Katma değer. Bunun bir kısa yol ölçütü olan kilogram başı ihracat değerimiz 1.4 dolar. Almanya’nın 4 dolar, Güney Kore 3 dolar, Polonya’nın neredeyse 2.5 dolar seviyesinde olduğunu düşününce fark ortaya çıkıyor. Katma değerin iki ana bileşeni olarak marka ve araştırma-geliştirme (Ar-Ge) faaliyetlerini düşünebiliriz. Türkiye, milli gelirinin yüzde 1.3’ünü Ar-Ge’ye ayırırken, OECD ortalaması %2.7. İstanbul Sanayi Odası’nın Türkiye’nin En Büyük 500 Sanayi Şirketi (İSO 500) listesindeki firmaların sadece 265’i Ar-Ge yatırımı yapıyor. Ciddi teşviklerle (vergi ödeyenlerin desteğiyle) yapılan bu yatırımların etkinliği konusu ayrı bir tartışma.

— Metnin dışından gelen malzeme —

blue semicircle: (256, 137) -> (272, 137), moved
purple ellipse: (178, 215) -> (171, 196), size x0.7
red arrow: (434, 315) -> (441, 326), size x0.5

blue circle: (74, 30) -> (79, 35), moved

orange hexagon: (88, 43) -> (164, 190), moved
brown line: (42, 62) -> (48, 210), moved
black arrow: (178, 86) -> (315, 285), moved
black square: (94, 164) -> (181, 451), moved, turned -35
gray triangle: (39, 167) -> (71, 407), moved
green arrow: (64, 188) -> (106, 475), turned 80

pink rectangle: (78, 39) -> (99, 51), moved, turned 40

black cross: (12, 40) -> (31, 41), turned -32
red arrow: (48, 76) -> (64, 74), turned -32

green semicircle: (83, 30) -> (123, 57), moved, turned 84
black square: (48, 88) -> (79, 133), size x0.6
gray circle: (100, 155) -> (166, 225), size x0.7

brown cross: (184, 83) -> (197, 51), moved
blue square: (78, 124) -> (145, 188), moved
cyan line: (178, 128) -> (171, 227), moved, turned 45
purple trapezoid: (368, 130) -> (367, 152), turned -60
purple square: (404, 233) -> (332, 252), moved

Teknoloji yoğunluğu. Yüksek teknolojili ürünlerin ihracatımızdaki payı yirmi yıldır yüzde 3 mertebesinde çakılı. Eskiden bizimle aynı seviyede olan Polonya ise bu oranı yüzde 20’ye çıkardı. Üstelik, imalat sanayi istihdamımızın yarısını “düşük teknoloji” şirketleri sağlıyor (orta-yüksek: yüzde 20, yüksek: yüzde 3). Bu açıdan, yaratıcı yıkım, zombi şirket gibi tabirleri bol keseden kullanmanın kolay, istihdamı çökertmeden verimliliği ve teknoloji yoğunluğunu artırmanın ise zor olduğunu belirteyim.

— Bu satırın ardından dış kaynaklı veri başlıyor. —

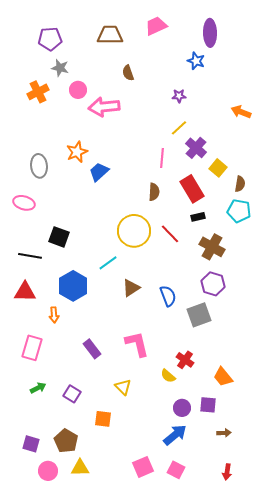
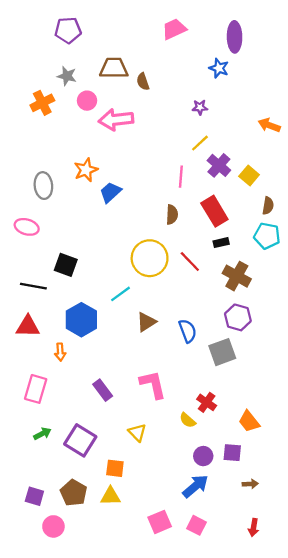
brown trapezoid: (110, 35) -> (114, 68), moved
purple pentagon: (50, 39) -> (68, 30), moved
yellow square: (218, 168) -> (249, 175), moved
purple square: (72, 394) -> (80, 440), size x1.6
yellow triangle: (80, 468) -> (110, 496), moved

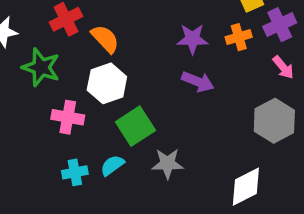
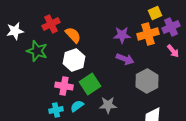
orange cross: (239, 37) -> (148, 34), size x1.5
pink cross: (68, 117) -> (64, 86), moved
gray hexagon: (274, 121) -> (147, 81), moved

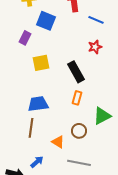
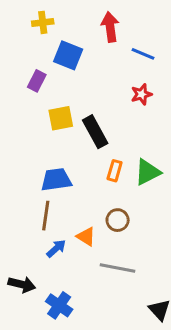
black rectangle: (76, 72) -> (95, 132), moved
green triangle: (102, 116) -> (147, 172), moved
blue arrow: (37, 162) -> (56, 249), moved

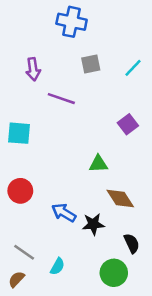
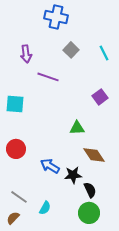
gray square: (91, 64) -> (71, 50), turned -35
cyan line: (133, 68) -> (104, 53), turned -70
black semicircle: (132, 243) -> (90, 190), moved

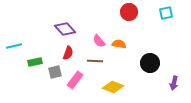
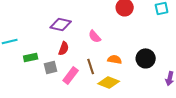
purple diamond: (65, 29) -> (61, 24), turned -35
orange semicircle: (119, 44) -> (115, 59), moved
brown line: (95, 61) -> (91, 66), moved, turned 70

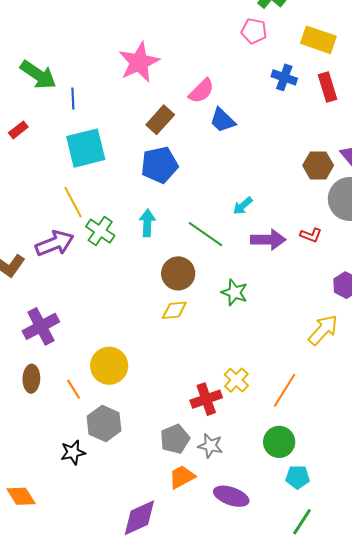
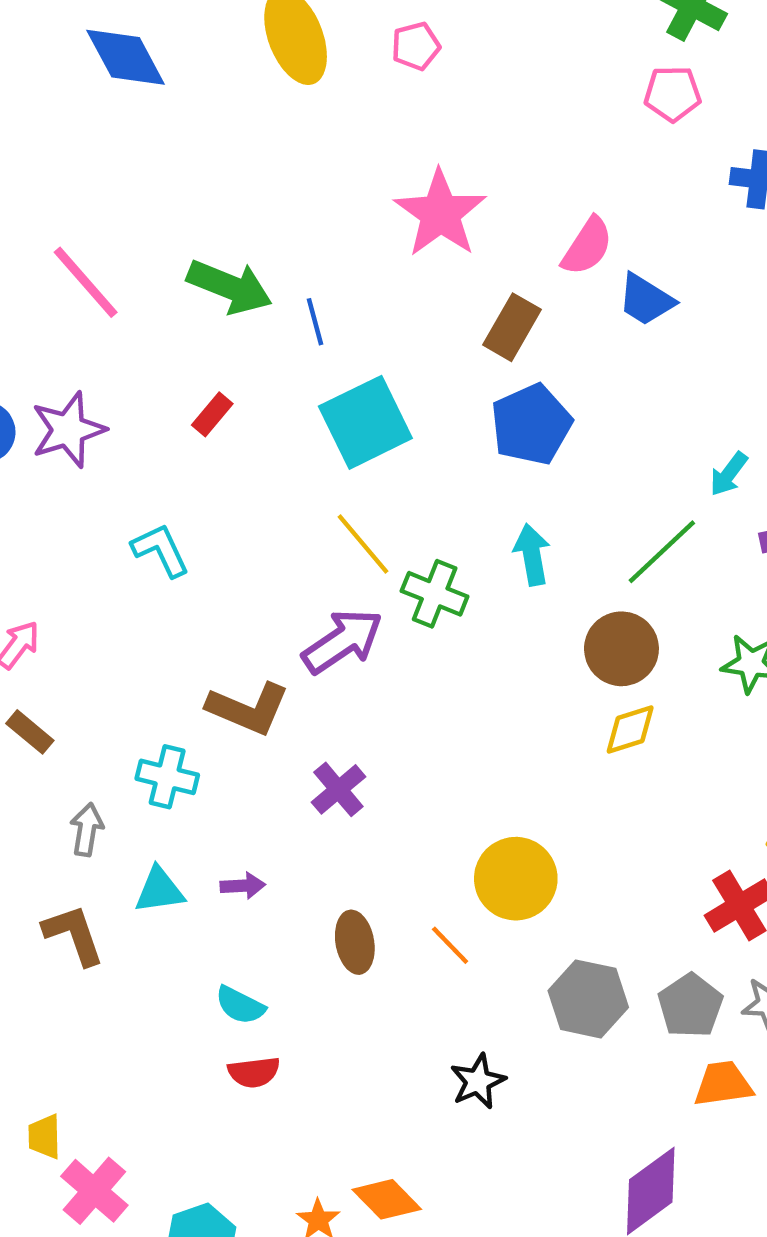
green line: (205, 234) -> (662, 552), turned -66
purple cross: (41, 326) -> (338, 789), moved, size x0.7
gray hexagon: (104, 424) -> (588, 999), moved
orange trapezoid: (182, 477) -> (723, 1084), turned 32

Üçüncü Tuzak: Bölgesel Kalkınma
Bir yerde istihdam, kişi başına gelir ve verimlilikte artış hızı giderek yavaşlıyorsa, oranın kalkınma tuzağına düştüğü değerlendiriliyor. TEPAV’a göre Ankara, Antalya, Balıkesir, Bursa, Samsun, Şanlıurfa ve Trabzon kalkınma tuzağında. Aydın, Erzurum, İstanbul, Kastamonu, Kayseri, Malatya ve Van ise yüksek risk taşıyor. Bunun ötesinde, ülkemizde çok ciddi bir bölgesel dengesizlik var. Beş açıdan yakından bakalım.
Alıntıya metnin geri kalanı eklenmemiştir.